■ Work task ■
Continue the piece about the Women Changing India photography exhibition, picking up right after its last sentence.

■ Provided passage ■
····················

I happened upon an inspirational photographic exhibition in September, courtesy of the Saatchi Gallery at Sloane Square, London. Women Changing India. A focus on the changing role on women in Indian society. The energizing spicy tempera and henna colours made this exhibition so very much alive, but it was the vibrant light within the eyes of the women photographed, that captured my attention and inspired my imagination.
The essays which accompanied the exhibition were courageous. There is now a 94% successful repayment rate, from Micro-Banks lending loans to some of the poorest people in society. This has allowed Indian women to discover autonomy and the power of choice. Women have taken on roles formerly only taken by men, from petrol forecourt attendants, to women chauffers (who train their all female staff with self-defence classes). Women have created previously un-created roles for themselves in the film industry. And India is now leading the way with females in local democratic positions in politics.
There was however one board whose rich imagery moved me to immediate wonder and then by the third paragraph absolute despair.
Written by Tarun J. Tejpal
In the west they carved women out of man’s redundant rib: a mere accessory. They cast her a temptress, or as passive, unblemished maiden-the Madonna herself. If in the march of men, she was to have great agency – a Queen Elizabeth 1 – then it was best to fix her a virgin.
In India we always knew better. Well in time, we spotted her as the Devi, as Shakti, the divine female principle. Not merely the equal of the male, but without whom the male principle is cosmically sterile. She was Durga, saviour of the gods when the demons were laying them waste. She was Saraswati, in whom vested all language, learning, art, culture and music. She was Lakshmi, the wealth that men never cease to crave. She was Kali , destruction; Parvati, creation; Sita, devotion; and Radha, timeless love. In the greatest epic of the world she was also Draupadi, the pivot of five great heroes, singly their equal in courage, vision and amour.
In India, we knew she was the one; he, only the rib, the mere accessory. Then over millenia, we forgot it, and kept forgetting it. From physical might, we crafted a cheap narrative of domination and oppression. Of aadmi, the primary, and aurat, the secondary. We embraced widow burning, child marriage, dowry killings, female infanticide, and numberless forms of lesser victimisation such as female illiteracy and menstrual segregation. We remembered the clay goddesses; we forgot to connect them to the living ones.

····················

■ Data extract ■
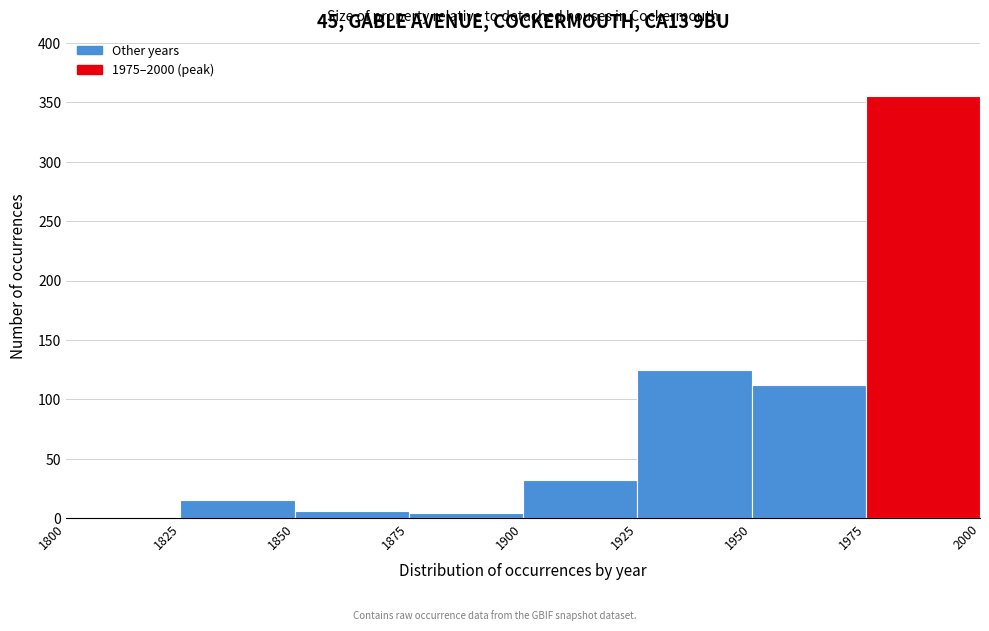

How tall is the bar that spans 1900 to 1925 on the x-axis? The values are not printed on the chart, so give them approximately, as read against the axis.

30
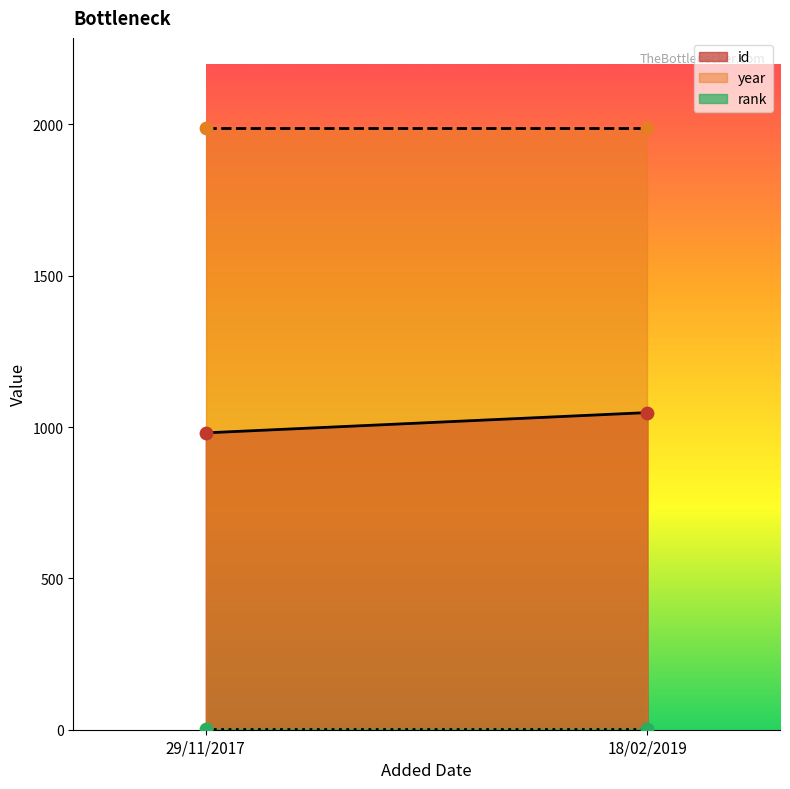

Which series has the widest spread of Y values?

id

····················

■ Result ■
Now, decade on decade, the memory returns. In the growing churn, in the million mutinies electrifying contemporary India. The great change is coming not from the man, but from the woman. With moral clarity, a clear sense of justice, and the coiled rage of the long-denied, she is shaping the contours of business and politics, media and art, academics and activism.
referring to Indira Gandhi I wrote: no man is ever the equal of a strong woman. It could be said of Sonia Gandhi today. It could be said of a million other women today.
It is the hope that beats the heart of India”
Repression of the female, within my observation has caused for some women an expression of a counter active way of tipping the balance. I want both men and women to embrace the fact that without male and female in perfect harmony, there is no harmony. ‘Being made from the rib of a male’, makes us no less than equal to a male, of female qualities, or him no less than equal to a female, of male qualities. One without the other an impossibility of the nature of humanity. We should never exploit the gift of the very sexuality of humanity, neither should we sanitize it to the point of androgyny. As soon as we may all celebrate our differences, rejoice our sameness and embrace our being chosen complete together as One, as soon as we learn to authentically Love and share, value and trust, and treasure them sacredly each for the other, our Holy Gods creation will unfold in perfect Love.
The exhibition sadly finished on the 29th September, but there is a book which you can buy with the essays written by women and the beautiful photography which you can sneak preview here Magnum Photos album. which accompanied the exhibition from Zubaan Books
Women Changing India by Urvashi Butalia and Anita Roy (Eds)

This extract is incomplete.